On August 6, 2003 I had weight loss surgery.  I was a whopping 397 pounds, unhealthy, unhappy and probably about to die.  At the time, I didn’t think I had any other way to go, I didn’t have the motivation to lose weight on my own.  I had the surgery 4-1/2 months before my mother died.  I wanted to make her proud of me for finally taking responsibility of my weight.  I was very sick right after my surgery for the first three months, but got better and the weight started coming off.  Two years later, I had lost 180 pounds, and was overjoyed.  Both of my parents were deceased by the time I lost the weight and I felt cheated, I wanted them to see my success.  Still trying to be that little girl and please her parents.  The surgery was just a tool I realized years later, I still had to put in the work to lose the weight.

Jump to 2010, because the other 5 years will take many posts to tell…I was about to make another life changing decision and move to St Louis with my fiancé.  I eat when I’m under a lot of stress, and slowly started gaining weight.  I got up to 263 pounds and was very unhappy.  I was unhappy with not working, had a lot of stress because I was trying to sell my house, get adjusted to living in a new city, making sure my girls were adjusting, etc.  I would eat and wouldn’t pay attention to what I was eating, and wasn’t exercising at all.  I decided it was time to stop feeling sorry for myself and get my life in order.  The first thing I did was find a church home, then I ordered Zumba for the Wii game system and started doing it everyday for 20 minutes.  Within a month, I had lost 15 pounds on my own!  By the time my birthday came last July, I had lost 43 pounds and then my fiancé lost his mother unexpectedly, and along with that came financial challenges, and I started gaining weight again.

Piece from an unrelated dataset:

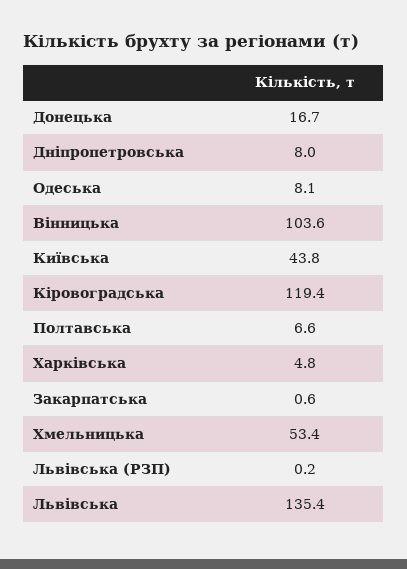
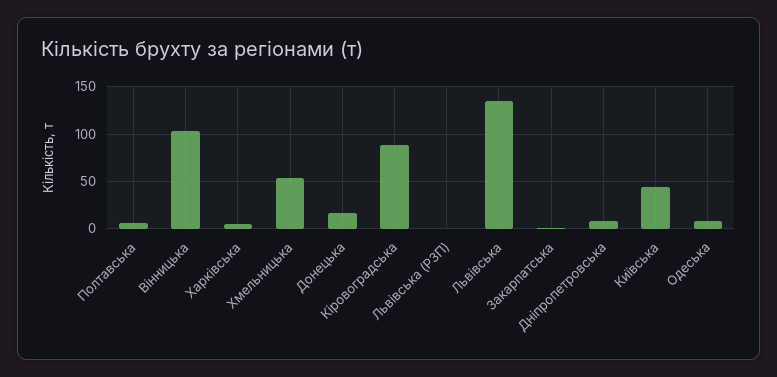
Кіровоградська: 119.4 -> 90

One of the things I’m learning that I didn’t apply last year is that when stressed, I need to do something to relieve it, like pray.  I truly take my problems to prayer, hand them over to my father and live according to his word.   I found something that I enjoy, which was starting this blog.  I am happy to say that I’m back to exercising and making better choices when it comes to food, and I’m on my way again.  I exercise five days a week, work part-time and work on my blog.  I have a clear vision, I have it on paper and I’m putting my plan to work.   I appreciate any support given, but I’ll be 50 in three months, and I will bring it in with my new outlook and vision.  Let’s encourage and inspire everyone around us.  Love ya!